Use a slip-in photo album to make a book with a photograph on one side and text on the other.

What to put in your book

An ‘All about me’ book

You can include:

  • Name and age – my birthday
  • My family – photos or drawings
  • A picture of me – photo and / or drawing
  • My pets
  • Things I like to do best
  • My special things – a favourite toy or object

Routine book 

Make a personalised book about the child’s own morning, mealtime or bedtime routine. Read a book about bedtime routines, for example, ‘Goodnight Moon’. Use the style of the story you read together to make the child’s own book about their bedtime routine and their bedroom.

A colour book

You can decide on a single colour for your book or use a different colour on each page. Using a magazine or brochure look through it with the child and talk about the different pictures in the magazine. Let the child choose the colour pictures. Cut them out and stick them into the book together. Encourage the child to describe the pictures. You can write their words in the book if they can’t quite do it yet.

A cookery book

A book for your favourite things to eat. This can be very simple, for example, ‘How to make a sandwich’. This could then be used to support mealtime routines.

Collection of your favourite stories

Re-tell and illustrate a favourite story or fairy tale. Or share a story with your child and then ask them to re-tell it in their own words. Alternatively, they can make their own story up about a character from the book you’ve just read.

Further Resources

You can access many websites for activity ideas. Here are a few to try.  

Indoor activities

BBC Tiny Happy People 

This site has activity ideas to try at home with children from pre-birth to age 4-5. They are divided up into age ranges. There are also videos and transcripts for nursery rhymes and songs.

The Literacy Trust 

The Literacy Trust have produced activities divided up into different age ranges to benefit children’s writing, reading and language development.

The Imagination Tree

Activity ideas are divided up into literacy, numeracy, creativity, physical, PHSE and science so there really is something for everyone. Their Covid-19 stay at home survival guide is also packed full of ideas that are fun whatever the circumstances.

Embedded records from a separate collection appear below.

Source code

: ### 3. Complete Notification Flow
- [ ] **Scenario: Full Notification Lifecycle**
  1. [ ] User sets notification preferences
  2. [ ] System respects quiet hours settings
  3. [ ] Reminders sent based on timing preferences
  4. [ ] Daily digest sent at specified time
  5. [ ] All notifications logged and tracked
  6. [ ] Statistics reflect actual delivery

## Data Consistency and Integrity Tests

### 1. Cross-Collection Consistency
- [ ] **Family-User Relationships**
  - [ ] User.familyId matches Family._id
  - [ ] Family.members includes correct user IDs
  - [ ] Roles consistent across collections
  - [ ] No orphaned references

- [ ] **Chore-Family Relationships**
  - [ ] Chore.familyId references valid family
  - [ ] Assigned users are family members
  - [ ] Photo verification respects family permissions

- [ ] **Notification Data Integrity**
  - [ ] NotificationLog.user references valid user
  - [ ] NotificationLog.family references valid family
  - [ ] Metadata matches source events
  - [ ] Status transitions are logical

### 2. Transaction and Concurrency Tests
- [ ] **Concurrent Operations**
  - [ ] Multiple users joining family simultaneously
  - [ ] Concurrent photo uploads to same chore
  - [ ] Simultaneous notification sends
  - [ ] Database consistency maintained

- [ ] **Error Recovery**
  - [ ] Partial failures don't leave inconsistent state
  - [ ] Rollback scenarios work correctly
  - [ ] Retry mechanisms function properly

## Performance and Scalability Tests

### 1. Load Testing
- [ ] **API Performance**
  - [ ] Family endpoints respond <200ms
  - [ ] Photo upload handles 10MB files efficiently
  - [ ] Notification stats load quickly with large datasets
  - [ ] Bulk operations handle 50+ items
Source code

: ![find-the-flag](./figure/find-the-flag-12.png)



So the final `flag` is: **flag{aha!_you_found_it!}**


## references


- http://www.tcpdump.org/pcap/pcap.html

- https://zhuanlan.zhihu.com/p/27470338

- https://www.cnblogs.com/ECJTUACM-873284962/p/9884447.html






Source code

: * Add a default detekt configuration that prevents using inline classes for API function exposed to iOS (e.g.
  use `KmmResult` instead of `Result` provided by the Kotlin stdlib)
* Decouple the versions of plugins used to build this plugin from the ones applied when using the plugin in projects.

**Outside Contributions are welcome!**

BBC Bitesize educational games

These resources are split into ages and then topics, and also nations, recognising our different curricula around the UK. There are educational online games too!

Outdoor Activities

Wildlife Watch activity sheets

There are multiple free to download activity sheets. The activities vary in difficulty and include colouring, animal and plant identification sheets and guides to building bug hotels, wigwams and more.

The Woodland Trust’s Trees through the seasons 

The Woodland Trust have produced some printable ID guides to help children learn about trees. Use them to identify leaves, twigs, blossom and fruits throughout the year.